_Tasks_
**A)** Translate this sentence from the blog post on MySQL semi-synchronous replication into Spanish: "The slave doesn’t have to execute it before returning control so it’s still an asynchronous commit."
**B)** Write the next few paragraphs of the blog post on MySQL semi-synchronous replication, picking up after its last sentence.
** Begin Document excerpt **
Performance of MySQL Semi-Synchronous Replication

This is a blogpost by Aaron http://blog.9minutesnooze.com/performance-mysql-replication-high-latency/

I have seen a few posts on DBA.SE (where I answer a lot of questions) recommending the use of semi-synchronous replication in MySQL 5.5 over a WAN as a way to improve the reliability of replication. My gut reaction was that this is a very bad idea with even a tiny write load, but I wanted to test it out to confirm. Please note that I do not mean to disparage the author of those posts, a user whom I have great respect for.

What is semi-synchronous replication?

The short version is that one slave has to acknowledge receipt of the binary log event before the query returns. The slave doesn’t have to execute it before returning control so it’s still an asynchronous commit. The net effect is that the slave should only miss a maximum of 1 event if the master has a catastrophic failure. It does not improve the reliability of replication itself or prevent data drift.
** End Document excerpt **
** Begin Data block **
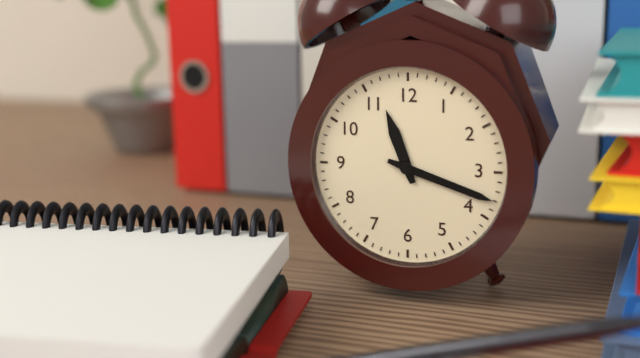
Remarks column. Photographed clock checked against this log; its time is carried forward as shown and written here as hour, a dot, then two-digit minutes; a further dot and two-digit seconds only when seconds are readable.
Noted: 11.18
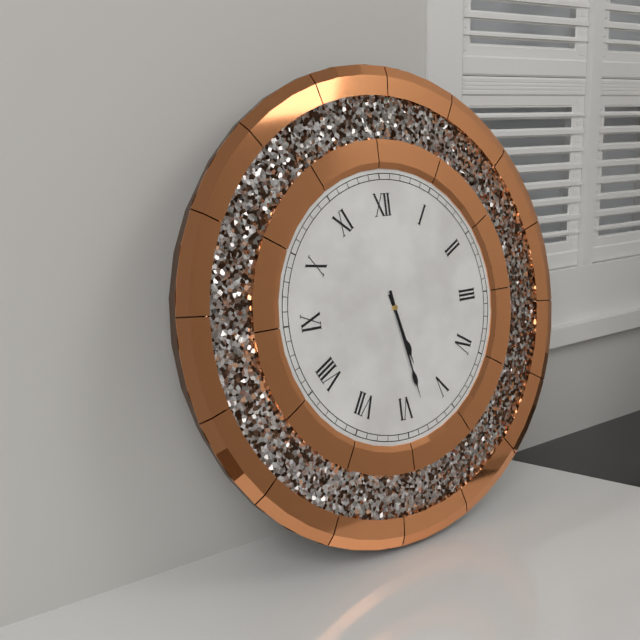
** End Data block **
_Outputs in order_
**A)** El esclavo no tiene que ejecutarlo antes de devolver el control, así que sigue siendo un commit asíncrono.

**B)**
What about performance, though? Semi-synchronous replication causes the client to block until a slave has acknowledged that it has received the event. On a LAN with sub-millisecond latencies, this should not present much of a problem. But what if there is 85ms of latency between the master and the slave, as is the case between Virginia and California? My hypothesis is that, with 85ms of latency, it is impossible to get better than 11 write queries (INSERT/UPDATE/DELETE) per second – 1000ms / 85ms = 11.7.

Let’s test that out.

I spun up identical m1.small instances in EC2′s us-east-1 and us-west-1 regions using the latest Ubuntu 12.04 LTS AMI from Alestic and installed the latest Percona Server 5.5 from their apt repository.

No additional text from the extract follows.